(What to produce): Starting at the first line of the listing below, repeat each line exactly until the line containing "- Good Enough", which you include. Leave out pictures.

(Data section):
=====
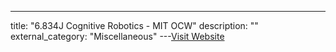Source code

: ---
title: "6.834J Cognitive Robotics - MIT OCW"
description: ""
external_category: "Miscellaneous"
---[Visit Website](https://ocw.mit.edu/courses/aeronautics-and-astronautics/16-412j-cognitive-robotics-spring-2016/)

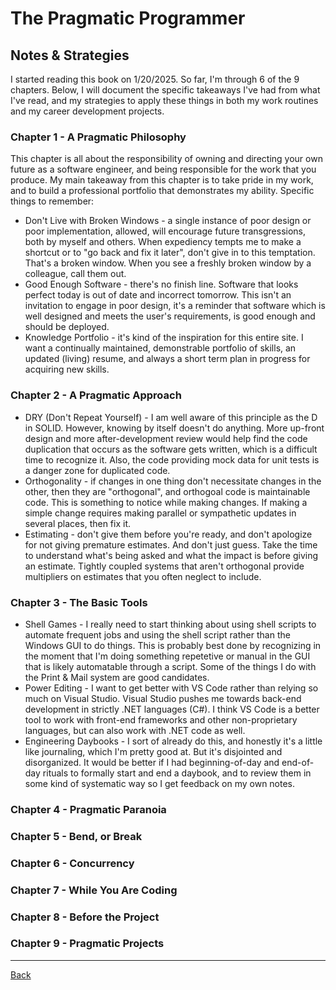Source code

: # The Pragmatic Programmer

## Notes & Strategies
I started reading this book on 1/20/2025.  So far, I'm through 6 of the 9 chapters.  Below, I will document the specific takeaways I've had from what I've read, and my strategies to apply these things in both my work routines and my career development projects.

### Chapter 1 - A Pragmatic Philosophy

This chapter is all about the responsibility of owning and directing your own future as a software engineer, and being responsible for the work that you produce.  My main takeaway from this chapter is to take pride in my work, and to build a professional portfolio that demonstrates my ability.  Specific things to remember:
- Don't Live with Broken Windows - a single instance of poor design or poor implementation, allowed, will encourage future transgressions, both by myself and others.  When expediency tempts me to make a shortcut or to "go back and fix it later", don't give in to this temptation.  That's a broken window.  When you see a freshly broken window by a colleague, call them out.
- Good Enough Software - there's no finish line.  Software that looks perfect today is out of date and incorrect tomorrow.  This isn't an invitation to engage in poor design, it's a reminder that software which is well designed and meets the user's requirements, is good enough and should be deployed.
- Knowledge Portfolio - it's kind of the inspiration for this entire site.  I want a continually maintained, demonstrable portfolio of skills, an updated (living) resume, and always a short term plan in progress for acquiring new skills.

### Chapter 2 - A Pragmatic Approach
- DRY (Don't Repeat Yourself) - I am well aware of this principle as the D in SOLID.  However, knowing by itself doesn't do anything.  More up-front design and more after-development review would help find the code duplication that occurs as the software gets written, which is a difficult time to recognize it.  Also, the code providing mock data for unit tests is a danger zone for duplicated code.
- Orthogonality - if changes in one thing don't necessitate changes in the other, then they are "orthogonal", and orthogoal code is maintainable code.  This is something to notice while making changes.  If making a simple change requires making parallel or sympathetic updates in several places, then fix it.
- Estimating - don't give them before you're ready, and don't apologize for not giving premature estimates.  And don't just guess.  Take the time to understand what's being asked and what the impact is before giving an estimate.  Tightly coupled systems that aren't orthogonal provide multipliers on estimates that you often neglect to include.

### Chapter 3 - The Basic Tools
- Shell Games - I really need to start thinking about using shell scripts to automate frequent jobs and using the shell script rather than the Windows GUI to do things.  This is probably best done by recognizing in the moment that I'm doing something repetetive or manual in the GUI that is likely automatable through a script.  Some of the things I do with the Print & Mail system are good candidates.
- Power Editing - I want to get better with VS Code rather than relying so much on Visual Studio.  Visual Studio pushes me towards back-end development in strictly .NET languages (C#).  I think VS Code is a better tool to work with front-end frameworks and other non-proprietary languages, but can also work with .NET code as well.
- Engineering Daybooks - I sort of already do this, and honestly it's a little like journaling, which I'm pretty good at.  But it's disjointed and disorganized.  It would be better if I had beginning-of-day and end-of-day rituals to formally start and end a daybook, and to review them in some kind of systematic way so I get feedback on my own notes.

### Chapter 4 - Pragmatic Paranoia

### Chapter 5 - Bend, or Break

### Chapter 6 - Concurrency

### Chapter 7 - While You Are Coding

### Chapter 8 - Before the Project

### Chapter 9 - Pragmatic Projects

---

[Back](README.md)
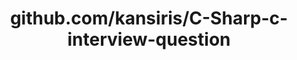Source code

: ---
layout: post
title: github.com/kansiris/C-Sharp-c-interview-question
categories: link
tags: [انگلیسی, برنامه‌نویسی]
---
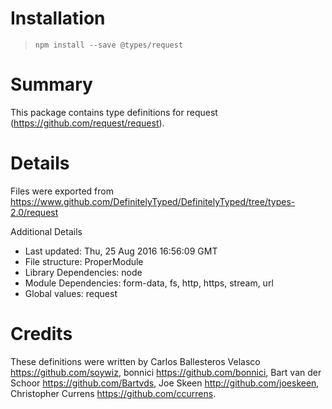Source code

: # Installation
> `npm install --save @types/request`

# Summary
This package contains type definitions for request (https://github.com/request/request).

# Details
Files were exported from https://www.github.com/DefinitelyTyped/DefinitelyTyped/tree/types-2.0/request

Additional Details
 * Last updated: Thu, 25 Aug 2016 16:56:09 GMT
 * File structure: ProperModule
 * Library Dependencies: node
 * Module Dependencies: form-data, fs, http, https, stream, url
 * Global values: request

# Credits
These definitions were written by Carlos Ballesteros Velasco <https://github.com/soywiz>, bonnici <https://github.com/bonnici>, Bart van der Schoor <https://github.com/Bartvds>, Joe Skeen <http://github.com/joeskeen>, Christopher Currens <https://github.com/ccurrens>.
=====
(Expected answer):
Source code

: ---
title: "6.834J Cognitive Robotics - MIT OCW"
description: ""
external_category: "Miscellaneous"
---[Visit Website](https://ocw.mit.edu/courses/aeronautics-and-astronautics/16-412j-cognitive-robotics-spring-2016/)

Source code

: # The Pragmatic Programmer

## Notes & Strategies
I started reading this book on 1/20/2025.  So far, I'm through 6 of the 9 chapters.  Below, I will document the specific takeaways I've had from what I've read, and my strategies to apply these things in both my work routines and my career development projects.

### Chapter 1 - A Pragmatic Philosophy

This chapter is all about the responsibility of owning and directing your own future as a software engineer, and being responsible for the work that you produce.  My main takeaway from this chapter is to take pride in my work, and to build a professional portfolio that demonstrates my ability.  Specific things to remember:
- Don't Live with Broken Windows - a single instance of poor design or poor implementation, allowed, will encourage future transgressions, both by myself and others.  When expediency tempts me to make a shortcut or to "go back and fix it later", don't give in to this temptation.  That's a broken window.  When you see a freshly broken window by a colleague, call them out.
- Good Enough Software - there's no finish line.  Software that looks perfect today is out of date and incorrect tomorrow.  This isn't an invitation to engage in poor design, it's a reminder that software which is well designed and meets the user's requirements, is good enough and should be deployed.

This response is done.